Tão ambiciosas quanto pouco críveis, elas teriam sido a causa da irritação demonstrada pelo presidente Lula da Silva no anúncio do programa. Por isso, segundo o Estadão, foram retiradas da apresentação e do discurso do vice-presidente e ministro do Desenvolvimento, Indústria, Comércio e Serviços, Geraldo Alckmin

Já o diretor de Desenvolvimento Produtivo, Inovação e Comércio Exterior do BNDES, José Luis Gordon, negou que o Tesouro fará aportes à instituição financeira. Não explicou, no entanto, como a emissão de Letras de Crédito do Desenvolvimento (LCD) não afetará a política fiscal, uma vez que o banco pertence integralmente ao governo. Descartou, também, a possibilidade de o BNDES comprar ações de empresas, além da reedição da fracassada política de campeãs nacionais, mas disse que o banco lançará fundos para incentivar áreas “estratégicas” alinhadas às seis missões do plano.
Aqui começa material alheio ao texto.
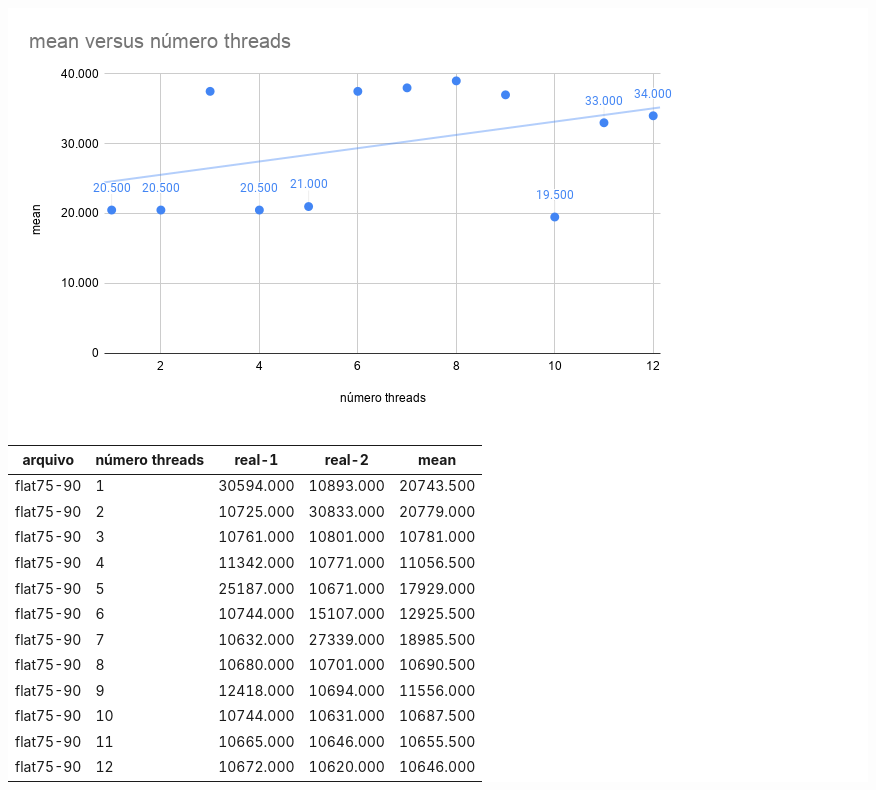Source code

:![2](imgs/2.png)

|arquivo| número threads| real-1| real-2| mean|
|---|---|---|---|---|
|flat75-90| 1| 30594.000| 10893.000| 20743.500|
|flat75-90| 2| 10725.000| 30833.000| 20779.000|
|flat75-90| 3| 10761.000| 10801.000| 10781.000|
|flat75-90| 4| 11342.000| 10771.000| 11056.500|
|flat75-90| 5| 25187.000| 10671.000| 17929.000|
|flat75-90| 6| 10744.000| 15107.000| 12925.500|
|flat75-90| 7| 10632.000| 27339.000| 18985.500|
|flat75-90| 8| 10680.000| 10701.000| 10690.500|
|flat75-90| 9| 12418.000| 10694.000| 11556.000|
|flat75-90| 10| 10744.000| 10631.000| 10687.500|
|flat75-90| 11| 10665.000| 10646.000| 10655.500|
|flat75-90| 12| 10672.000| 10620.000| 10646.000|
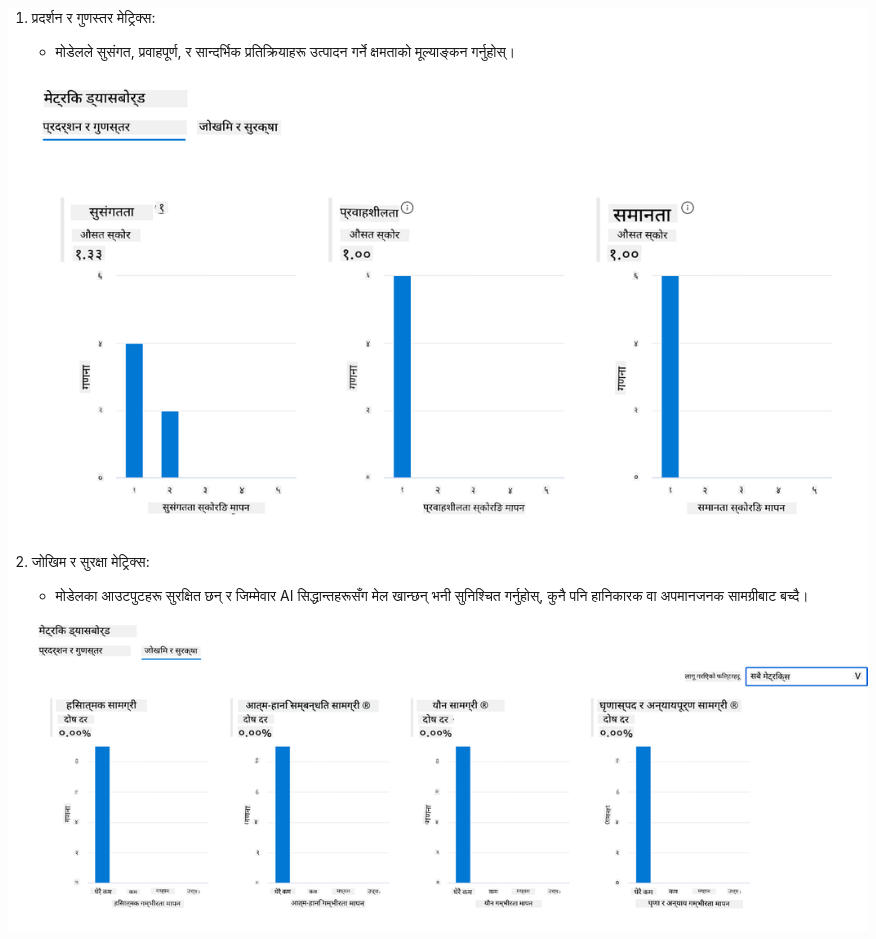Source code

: 1. प्रदर्शन र गुणस्तर मेट्रिक्स:

    - मोडेलले सुसंगत, प्रवाहपूर्ण, र सान्दर्भिक प्रतिक्रियाहरू उत्पादन गर्ने क्षमताको मूल्याङ्कन गर्नुहोस्।

    ![Evaluation result.](../../../../../../translated_images/evaluation-result-gpu.85f48b42dfb7425434ec49685cff41376de3954fdab20f2a82c726f9fd690617.ne.png)

1. जोखिम र सुरक्षा मेट्रिक्स:

    - मोडेलका आउटपुटहरू सुरक्षित छन् र जिम्मेवार AI सिद्धान्तहरूसँग मेल खान्छन् भनी सुनिश्चित गर्नुहोस्, कुनै पनि हानिकारक वा अपमानजनक सामग्रीबाट बच्दै।

    ![Evaluation result.](../../../../../../translated_images/evaluation-result-gpu-2.1b74e336118f4fd0589153bf7fb6269cd10aaeb10c1456bc76a06b93b2be15e6.ne.png)
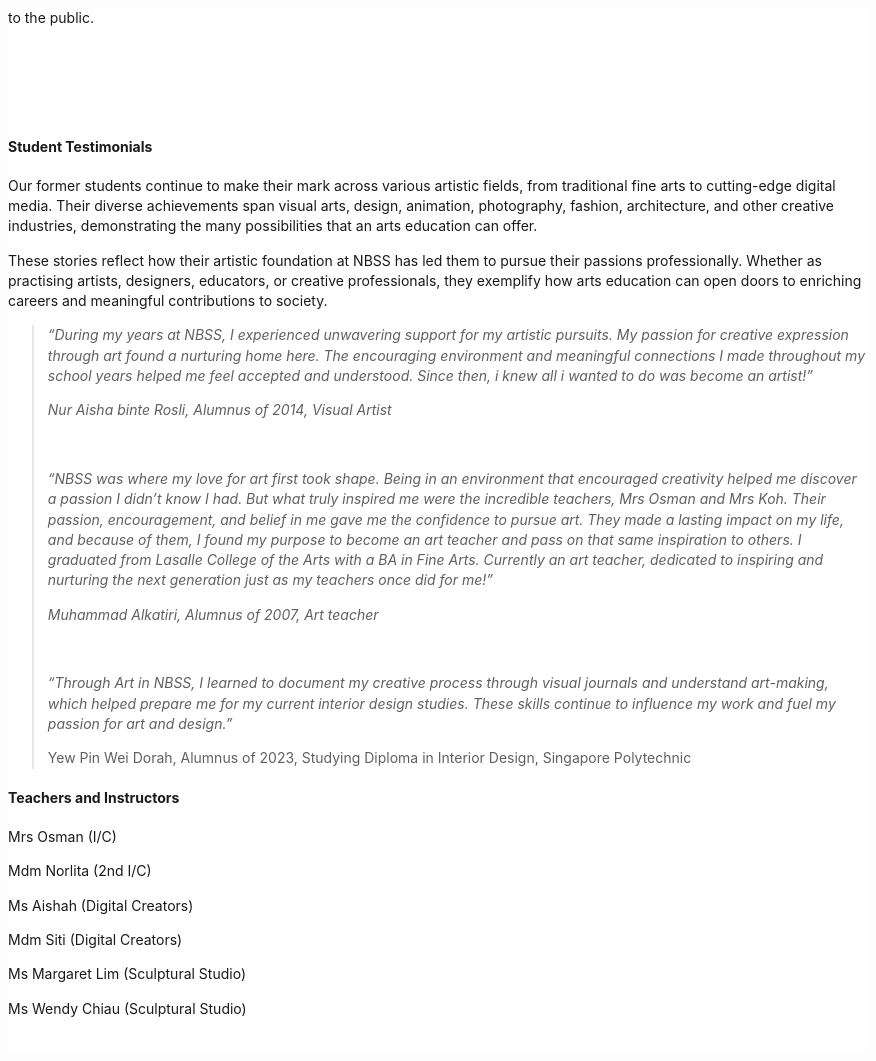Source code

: to the public.</p>
<p></p>
<div class="isomer-image-wrapper">
<img style="width: 100%" height="auto" width="100%" alt="" src="/images/WhatsApp_Image_2024_07_10_at_5_49_01_PM__2_.jpg">
</div>
<p></p>
<div class="isomer-image-wrapper">
<img style="width: 100%" height="auto" width="100%" alt="" src="/images/pg_1_copy__1_.jpg">
</div>
<h4><br>Student Testimonials</h4>
<p>Our former students continue to make their mark across various artistic
fields, from traditional fine arts to cutting-edge digital media. Their
diverse achievements span visual arts, design, animation, photography,
fashion, architecture, and other creative industries, demonstrating the
many possibilities that an arts education can offer.</p>
<p>These stories reflect how their artistic foundation at NBSS has led them
to pursue their passions professionally. Whether as practising artists,
designers, educators, or creative professionals, they exemplify how arts
education can open doors to enriching careers and meaningful contributions
to society.&nbsp;</p>
<p></p>
<blockquote>
<p><em>“During my years at NBSS, I experienced unwavering support for my artistic pursuits. My passion for creative expression through art found a nurturing home here. The encouraging environment and meaningful connections I made throughout my school years helped me feel accepted and understood. Since then, i knew all i wanted to do was become an artist!”&nbsp;</em>
</p>
<p><em>Nur Aisha binte Rosli, Alumnus of 2014, Visual Artist</em>
</p>
<p>
<br>
</p>
<p><em>“NBSS was where my love for art first took shape. Being in an environment that encouraged creativity helped me discover a passion I didn’t know I had. But what truly inspired me were the incredible teachers, Mrs Osman and Mrs Koh. Their passion, encouragement, and belief in me gave me the confidence to pursue art. They made a lasting impact on my life, and because of them, I found my purpose to become an art teacher and pass on that same inspiration to others. I graduated from Lasalle College of the Arts with a BA in Fine Arts. Currently an art teacher, dedicated to inspiring and nurturing the next generation just as my teachers once did for me!”</em>
</p>
<p><em>Muhammad Alkatiri, Alumnus of 2007, Art teacher</em>
</p>
<p>
<br>
</p>
<p><em>“Through Art in NBSS, I learned to document my creative process through visual journals and understand art-making, which helped prepare me for my current interior design studies. These skills continue to influence my work and fuel my passion for art and design.”</em>
</p>
<p>Yew Pin Wei Dorah, Alumnus of 2023, Studying Diploma in Interior Design,
Singapore Polytechnic</p>
</blockquote>
<p></p>
<h4>Teachers and Instructors</h4>
<p>Mrs Osman (I/C)</p>
<p>Mdm Norlita (2nd I/C)</p>
<p>Ms Aishah (Digital Creators)</p>
<p>Mdm Siti (Digital Creators)</p>
<p>Ms Margaret Lim (Sculptural Studio)</p>
<p>Ms Wendy Chiau (Sculptural Studio)</p>
<p>
<br>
Para o governo, as críticas ao plano são infundadas e vieram de especialistas que nem se deram ao trabalho de ler a proposta. Para a Confederação Nacional da Indústria (CNI), é ainda pior: elas vêm de quem é contra o desenvolvimento do País. Reações como essas interditam um debate pertinente e que deveria ser feito com muito cuidado e com ampla participação da sociedade, haja vista o custo dos erros cometidos no passado recente na tentativa de impulsionar a indústria e a economia.

Políticas industriais bem-sucedidas no exterior priorizaram investimentos em pesquisa e inovação, o aumento da produtividade e o desenvolvimento de capital humano, a partir de áreas nas quais os países já tinham competitividade.

O programa de reindustrialização apresentado nesta semana tem como único horizonte a eleição presidencial de 2026. Não é, portanto, um plano de Estado, mas de governo.